#Mali : Examen du baccalauréat : Beaucoup de changements depuis son adoption

Les examens de l’éducation ont démarré depuis quelques semaines. Celui du baccalauréat prend fin aujourd’hui. Notre équipe de reportage s’est intéressée à l’historique de cet examen qui retient le plus l’attention de nos concitoyens comme le soulignait récemment le Centre national des examens et concours de l’éducation (CNECE) dans une note adressée aux directeurs des Académies d’enseignement.

Publié mercredi 26 juin 2024 à 14:23
#Mali : Examen du baccalauréat : Beaucoup de changements depuis son adoption

Souleymane Goundiam, un ancien sécretaire général du ministère de l’éducation

L’ancien secrétaire général du ministère de l’Éducation nationale, Souleymane Goundiam, raconte que vers la fin de la période coloniale, il y avait les mouvements d’émancipation pour l’indépendance et aussi pour  une éducation de qualité. Il explique que les premiers lycéens du pays ont été recrutés à partir de 1950 pour étudier au lycée Terrasson de Fougères l’actuel lycée Askia. À l’époque, dit-il, c’était le bac français avec les séries A, B et C qui a continué jusqu’à l’indépendance.

Selon l’administrateur scolaire à la retraite, l’organisation de l’examen du baccalauréat a  subi trois catégories de changement. Il cite le changement institutionnel et politique marqué par plusieurs réformes. En premier lieu, cite-t-il, la réforme de 1962 qui, au départ, était alignée au bac français avec les mêmes options (malienne et étrangère).


Cette évolution a été marquée également par le premier Programme décennal de développement de l’éducation (Prodec) à partir de 2000, dont l’un des axes était la déconcentration et la décentralisation. «À la faveur de cela, on a créé les Académies d’enseignement et le Centre national des examens et concours de l’éducation (CNECE)», précise-t-il, avant de justifier que le département de tutelle a décidé en 2006 de déconcentrer l’organisation du bac pour faire face à l’effectif croissant des élèves.

 «Les tâches comme le choix des sujets, des centres d’examen et des responsables des centres sont restés au CNECE. Les tâches déléguées aux Académies portent sur l’organisation de la correction et le secrétariat, le choix des surveillants», clarifie l’ancien inspecteur général. Avant l’attribution de l’organisation de l’examen du baccalauréat au CNECE en 2000, se souvient-il, l’examen était organisé par la direction de l’enseignement secondaire. Auparavant, cette direction regroupait l’enseignement général et l’enseignement technique. Les deux seront séparés en 1993, précise-t-il.

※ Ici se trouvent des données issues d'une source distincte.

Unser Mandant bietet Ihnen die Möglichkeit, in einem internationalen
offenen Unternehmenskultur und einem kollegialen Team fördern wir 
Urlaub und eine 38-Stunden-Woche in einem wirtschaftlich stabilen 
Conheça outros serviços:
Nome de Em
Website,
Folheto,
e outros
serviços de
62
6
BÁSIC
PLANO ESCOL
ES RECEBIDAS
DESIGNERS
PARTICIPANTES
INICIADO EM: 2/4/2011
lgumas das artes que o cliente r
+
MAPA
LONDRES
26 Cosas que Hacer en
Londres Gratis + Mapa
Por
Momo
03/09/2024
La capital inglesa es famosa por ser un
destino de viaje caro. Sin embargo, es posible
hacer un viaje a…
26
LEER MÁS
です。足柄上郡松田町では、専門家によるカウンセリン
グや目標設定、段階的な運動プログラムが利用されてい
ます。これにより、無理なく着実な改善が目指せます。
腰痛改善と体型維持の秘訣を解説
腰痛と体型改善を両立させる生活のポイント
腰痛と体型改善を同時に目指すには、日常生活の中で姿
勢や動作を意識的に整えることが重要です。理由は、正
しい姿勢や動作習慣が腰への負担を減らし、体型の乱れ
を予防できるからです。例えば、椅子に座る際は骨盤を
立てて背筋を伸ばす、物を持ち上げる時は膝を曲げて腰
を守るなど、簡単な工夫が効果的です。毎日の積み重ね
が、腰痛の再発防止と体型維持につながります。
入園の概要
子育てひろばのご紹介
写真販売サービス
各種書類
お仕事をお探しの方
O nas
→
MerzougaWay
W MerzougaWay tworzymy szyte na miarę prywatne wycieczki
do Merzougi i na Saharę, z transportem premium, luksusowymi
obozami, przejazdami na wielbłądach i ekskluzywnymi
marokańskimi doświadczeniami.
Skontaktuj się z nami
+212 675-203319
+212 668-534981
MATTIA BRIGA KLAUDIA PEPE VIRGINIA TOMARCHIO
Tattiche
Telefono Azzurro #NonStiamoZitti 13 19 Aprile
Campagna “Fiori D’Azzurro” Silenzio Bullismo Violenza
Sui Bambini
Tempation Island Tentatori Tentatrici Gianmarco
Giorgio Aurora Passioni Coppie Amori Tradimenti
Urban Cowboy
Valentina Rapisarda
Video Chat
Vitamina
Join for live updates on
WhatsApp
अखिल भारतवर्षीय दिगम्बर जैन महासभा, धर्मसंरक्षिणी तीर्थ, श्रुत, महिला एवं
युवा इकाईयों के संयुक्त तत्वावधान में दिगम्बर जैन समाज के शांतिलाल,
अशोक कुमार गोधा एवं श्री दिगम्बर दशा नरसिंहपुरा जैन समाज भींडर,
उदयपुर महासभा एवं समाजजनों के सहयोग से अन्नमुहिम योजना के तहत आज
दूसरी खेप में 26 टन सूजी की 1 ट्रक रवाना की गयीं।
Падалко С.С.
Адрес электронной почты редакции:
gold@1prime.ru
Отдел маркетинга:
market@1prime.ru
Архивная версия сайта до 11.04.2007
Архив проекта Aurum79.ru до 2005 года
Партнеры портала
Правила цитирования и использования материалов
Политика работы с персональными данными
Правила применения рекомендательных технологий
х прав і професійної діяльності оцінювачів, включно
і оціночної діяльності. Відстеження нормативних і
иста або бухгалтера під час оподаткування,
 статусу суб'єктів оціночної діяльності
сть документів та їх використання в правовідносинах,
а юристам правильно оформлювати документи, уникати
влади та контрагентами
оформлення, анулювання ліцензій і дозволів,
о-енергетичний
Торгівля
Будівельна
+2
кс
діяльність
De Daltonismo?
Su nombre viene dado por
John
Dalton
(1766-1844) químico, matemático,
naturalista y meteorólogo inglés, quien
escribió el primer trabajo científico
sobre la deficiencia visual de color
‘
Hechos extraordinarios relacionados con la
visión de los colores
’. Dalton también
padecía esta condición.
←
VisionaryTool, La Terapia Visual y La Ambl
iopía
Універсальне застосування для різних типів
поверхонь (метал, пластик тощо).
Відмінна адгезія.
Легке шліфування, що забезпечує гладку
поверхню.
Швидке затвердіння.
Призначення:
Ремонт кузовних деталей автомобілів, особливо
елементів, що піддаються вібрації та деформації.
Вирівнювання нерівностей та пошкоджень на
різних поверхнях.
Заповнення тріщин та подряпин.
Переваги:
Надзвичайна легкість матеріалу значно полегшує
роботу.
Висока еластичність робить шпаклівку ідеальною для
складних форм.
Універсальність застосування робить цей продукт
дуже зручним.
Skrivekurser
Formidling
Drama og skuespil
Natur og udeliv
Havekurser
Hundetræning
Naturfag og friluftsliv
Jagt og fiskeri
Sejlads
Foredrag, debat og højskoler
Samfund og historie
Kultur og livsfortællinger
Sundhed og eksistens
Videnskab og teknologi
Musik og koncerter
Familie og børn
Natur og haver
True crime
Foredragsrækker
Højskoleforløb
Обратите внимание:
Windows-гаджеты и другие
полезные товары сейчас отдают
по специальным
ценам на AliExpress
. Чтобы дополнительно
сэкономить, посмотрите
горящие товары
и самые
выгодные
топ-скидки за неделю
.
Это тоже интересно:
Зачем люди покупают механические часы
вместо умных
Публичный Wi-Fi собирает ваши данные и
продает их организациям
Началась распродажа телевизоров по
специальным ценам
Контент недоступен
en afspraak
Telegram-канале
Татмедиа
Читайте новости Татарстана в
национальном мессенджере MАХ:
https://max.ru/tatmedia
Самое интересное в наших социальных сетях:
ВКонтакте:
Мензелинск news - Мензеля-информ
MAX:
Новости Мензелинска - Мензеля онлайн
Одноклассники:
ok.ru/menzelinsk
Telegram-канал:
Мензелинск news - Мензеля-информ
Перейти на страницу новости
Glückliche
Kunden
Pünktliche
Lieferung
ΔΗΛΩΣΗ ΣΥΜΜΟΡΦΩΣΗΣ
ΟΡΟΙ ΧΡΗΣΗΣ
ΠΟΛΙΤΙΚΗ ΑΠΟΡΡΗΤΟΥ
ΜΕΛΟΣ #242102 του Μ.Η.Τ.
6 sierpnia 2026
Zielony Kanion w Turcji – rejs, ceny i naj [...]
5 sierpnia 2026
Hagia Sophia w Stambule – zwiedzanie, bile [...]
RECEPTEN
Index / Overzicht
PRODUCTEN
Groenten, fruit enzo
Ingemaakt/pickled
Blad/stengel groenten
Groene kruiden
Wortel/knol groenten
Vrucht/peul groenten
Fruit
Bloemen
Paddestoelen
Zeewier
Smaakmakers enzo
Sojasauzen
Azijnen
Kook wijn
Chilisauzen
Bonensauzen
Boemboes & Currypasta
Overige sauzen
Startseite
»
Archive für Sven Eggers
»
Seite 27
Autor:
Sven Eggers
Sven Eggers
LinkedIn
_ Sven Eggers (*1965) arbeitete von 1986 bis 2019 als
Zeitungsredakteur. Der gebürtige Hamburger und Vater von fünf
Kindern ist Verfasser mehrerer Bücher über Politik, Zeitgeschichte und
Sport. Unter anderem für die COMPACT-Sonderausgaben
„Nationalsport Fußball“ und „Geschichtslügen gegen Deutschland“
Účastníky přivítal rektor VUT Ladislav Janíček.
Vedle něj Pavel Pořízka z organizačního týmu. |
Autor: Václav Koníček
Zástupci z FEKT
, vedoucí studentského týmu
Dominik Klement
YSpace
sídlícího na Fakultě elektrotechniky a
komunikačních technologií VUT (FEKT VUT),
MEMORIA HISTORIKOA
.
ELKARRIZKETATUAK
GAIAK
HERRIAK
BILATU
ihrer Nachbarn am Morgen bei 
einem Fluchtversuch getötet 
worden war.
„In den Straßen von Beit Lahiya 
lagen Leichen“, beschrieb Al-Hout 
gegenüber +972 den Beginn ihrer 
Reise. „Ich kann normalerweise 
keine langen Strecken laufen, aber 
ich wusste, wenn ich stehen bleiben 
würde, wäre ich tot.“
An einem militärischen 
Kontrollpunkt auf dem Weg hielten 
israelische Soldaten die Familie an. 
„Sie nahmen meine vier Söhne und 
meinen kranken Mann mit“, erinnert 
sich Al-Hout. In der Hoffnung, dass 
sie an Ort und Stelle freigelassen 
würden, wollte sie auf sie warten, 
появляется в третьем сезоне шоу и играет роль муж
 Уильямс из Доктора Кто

Souleymane Goundiam indique que le deuxième changement est lié aux réformes pédagogiques portant sur les séries. «On a abandonné les séries du bac français au profit des séries pour les Maliens. En terminale, on avait la philo-lettres et philo-langues, la Science biologique (SB), la science exacte (SE).  C’était les quatre séries à notre temps en 1975», dit-il. En 1980, on a créé au niveau terminal, les séries langues et littérature (LL), Sciences humaines (SH), SE et SB.


L’ancien proviseur du lycée Askia estime que ce changement résulte du fait que les séries avaient été réformées depuis la dixième année. Depuis 2011, poursuit-il, on est passé à six séries à la terminale;  à savoir «art et lettres» (TAL), TLL, TSE, Terminale sciences expérimentales (TSEXP), Terminale sciences sociales (TSS) et Terminale sciences économiques (TSECO).

Quant au troisième changement, il concerne la rationalisation ou la moralisation des examens, fait-il savoir. L’ancien conseiller technique rappelle que le bac se  faisait en deux parties. La première en 11è année et la deuxième en terminale. Le  professeur d’enseignement secondaire à la retraite relève que les autorités ont pensé que l’organisation de ces deux examens était coûteuse et il n’y avait pas d’efficacité.

En 1993, précise-t-il, ce système a disparu pour un baccalauréat unique. Il renchérit que l’examen oral du bac qui consistait à voir si le candidat était apte a aussi disparu du fait qu’il avait perdu sa  valeur. Les candidats réussissaient à l’écrit qu’à l’oral. Et d’indiquer qu’il y avait une forte pression sur le correcteur.

Le pédagogue  explique qu’il y a eu des réformes tendant à réduire l’impact de la moyenne de classe. «Avant, les notes de classe intervenaient dans le calcul de la moyenne. Au fil du temps, on a vu qu’elles perdaient en crédibilité. On pouvait trouver des candidats qui ont 14 comme moyenne annuelle qui n’arrivent pas avoir 8 à l’examen», explique le professeur de français de formation avant d’ajouter que la mention assez bien ou bien s’obtient dans la classe d’examen.